Je ne dis toutefois  pas cela pour justifier une quelconque forme de violence pratiquée dans une lutte contre l’oppression.

 

Il ne faut pas oublier non plus que ce que l’on appelle « terrorisme islamique » est un ensemble de groupes et de mouvements aidés, au cours de la guerre froide, par les USA et par l’Angleterre pour lutter contre « le communisme » et contre des régimes anticoloniaux dans des pays musulmans du tiers-monde. Après la fin de la guerre froide et par effet de boomerang, ces mouvements se sont retournés contre leurs anciens sponsors.

 

Sans jamais oublier d’insister sur la violence exercée par des acteurs étatiques contre des populations civiles, il est clair qu’il faut , dans la conjoncture actuelle, focaliser l’attention et mobiliser l’opinion publique contre les violences commises par des acteurs non étatiques, qui sont les acteurs largement majoritaires des violences contre les populations civiles. Citons quelques exemples des divers continents : FARC, ELN et milices de droite en Colombie, GIA et autres groupes islamistes Algérie, Chimères en Haïti, IRA, URC en Irlande du Nord, ETA au Pays basque, UCKA au Kosovo, Salafistes, Jihadistes, Quaïda en Egypte, Jordanie, Liban, Syrie, Irak, Arabie Saoudite, Yémen et Somalie, milices diverses en Irak, PKK dans le Kurdistan de Turquie, groupes hindouistes armés et violents dans toute l’Inde, Talibans en Afghanistan, groupes islamistes et chrétiens armés et violents en Indonésie et aux Philippines, divers groupes armés et violents au Timor oriental, groupes islamistes violents en Thaïlande du sud, Armée de libération du Seigneur en Ouganda, Janjawid au Darfour (Soudan) et divers groupes ethnico-politiques en Côte d’Ivoire, milices ethniques dans le delta du Niger (Nigeria) et dans l’Est du Congo, au Rwanda et au Burundi, etc.

 

Les acteurs non étatiques sont souvent pires que les acteurs étatiques dans les divers types de violences contre les femmes, car ils n’ont pas même le minimum de contraintes juridiques que pourraient avoir certains acteurs étatiques dans leurs comportements répressifs. Alors que les acteurs violents non étatiques n’ont le plus souvent aucune retenue dans l’exercice de la violence, en particulier contre les femmes.

 

C’est pour toutes ces raisons qu’il faut se lever systématiquement contre tous types de violence débridée exercée contre les populations civiles en général, et féminines en particulier, par des acteurs non étatiques. Ces violences étant justifiées par le fait que ces acteurs se battent contre des régimes despotiques et corrompus.

 

Cela ne justifie en rien le fait que ceux qui se battent contre ces régimes se comportent de la même manière que leurs ennemis. Car, si jamais ils arrivent au pouvoir, ils pourraient avoir des comportements en général plus répressifs que les régimes abattus.

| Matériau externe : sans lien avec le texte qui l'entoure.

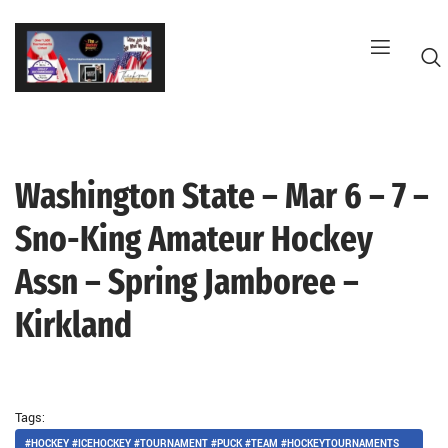
Skip
to
content
Washington State – Mar 6 – 7 –
G
Sno-King Amateur Hockey
Assn – Spring Jamboree –
Kirkland
Tags:
#HOCKEY #ICEHOCKEY #TOURNAMENT #PUCK #TEAM #HOCKEYTOURNAMENTS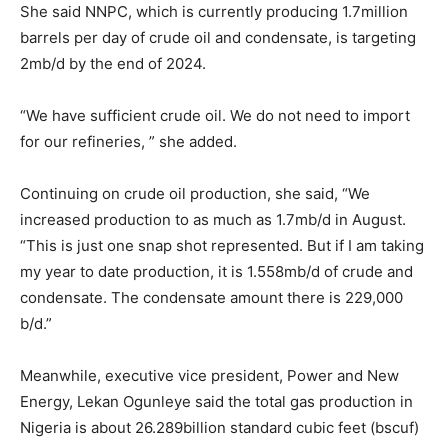
She said NNPC, which is currently producing 1.7million
barrels per day of crude oil and condensate, is targeting
2mb/d by the end of 2024.
“We have sufficient crude oil. We do not need to import
for our refineries, ” she added.
Continuing on crude oil production, she said, “We
increased production to as much as 1.7mb/d in August.
“This is just one snap shot represented. But if I am taking
my year to date production, it is 1.558mb/d of crude and
condensate. The condensate amount there is 229,000
b/d.”
Meanwhile, executive vice president, Power and New
Energy, Lekan Ogunleye said the total gas production in
Nigeria is about 26.289billion standard cubic feet (bscuf)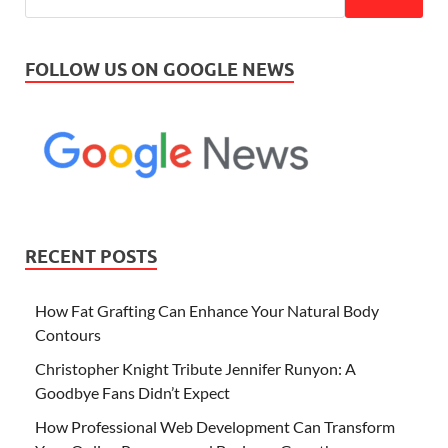
FOLLOW US ON GOOGLE NEWS
RECENT POSTS
How Fat Grafting Can Enhance Your Natural Body
Contours
Christopher Knight Tribute Jennifer Runyon: A
Goodbye Fans Didn’t Expect
How Professional Web Development Can Transform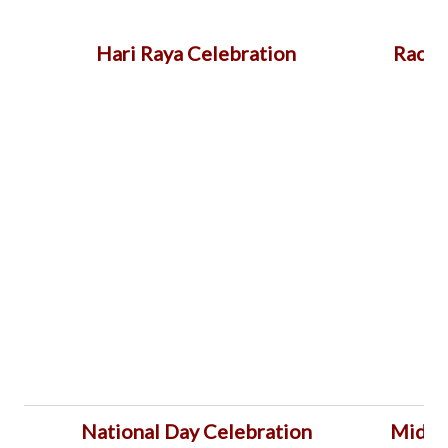
Hari Raya Celebration
Racia
National Day Celebration
Mid A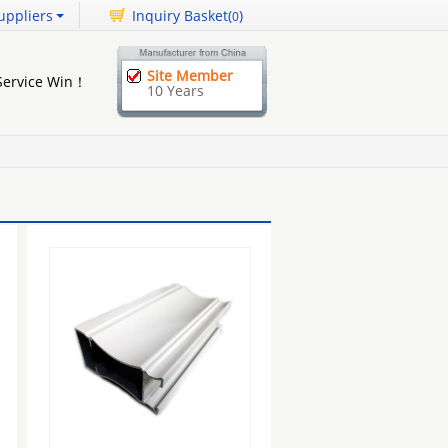
uppliers
Inquiry Basket(
)
0
Site Member
 Service Win！
10 Years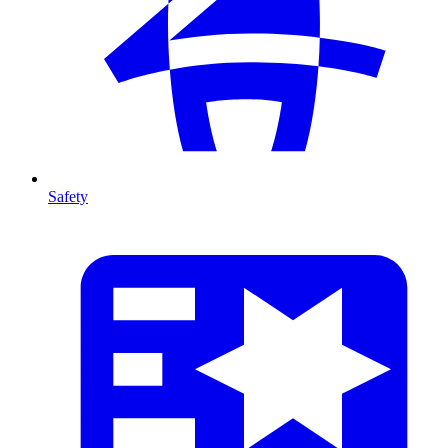
Safety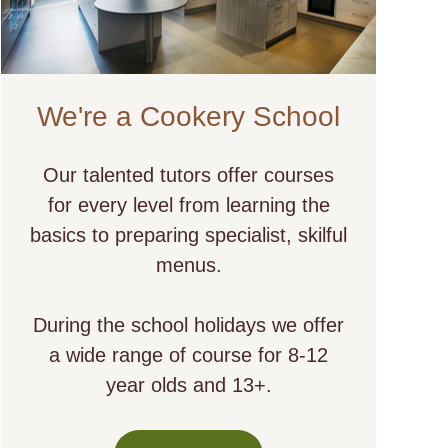
We're a Cookery School
Our talented tutors offer courses
for every level from learning the
basics to preparing specialist, skilful
menus.
During the school holidays we offer
a wide range of course for 8-12
year olds and 13+.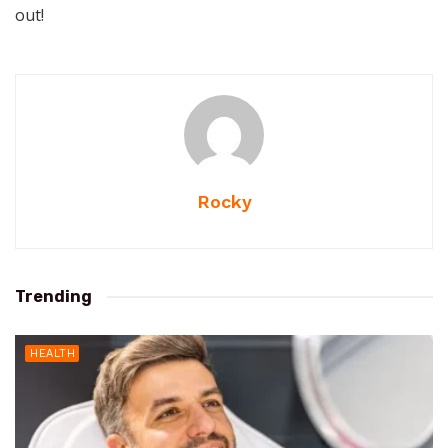
out!
Rocky
Trending
HEALTH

Les exemples de l’histoire contemporaine récente ne manquent pas dans ce sens :

Les Bolcheviques en Russie et dans le reste de l’ex-bloc communiste,  les Castristes à Cuba, les Khomenistes en Iran, l’OLP au Liban puis en Palestine, les Talibans en Afghanistan, les mouvements islamistes d’opposition à Saddam et qui sont actuellement au pouvoir en Irak … La liste risque malheureusement de s’allonger.

 

Boutros Labaki, docteur en sciences économiques, Président de l’ILDES (Institut Libanais de Développement économique et Social) ;  Vice-président du Conseil pour le Développement et la Reconstruction au Liban depuis 1991.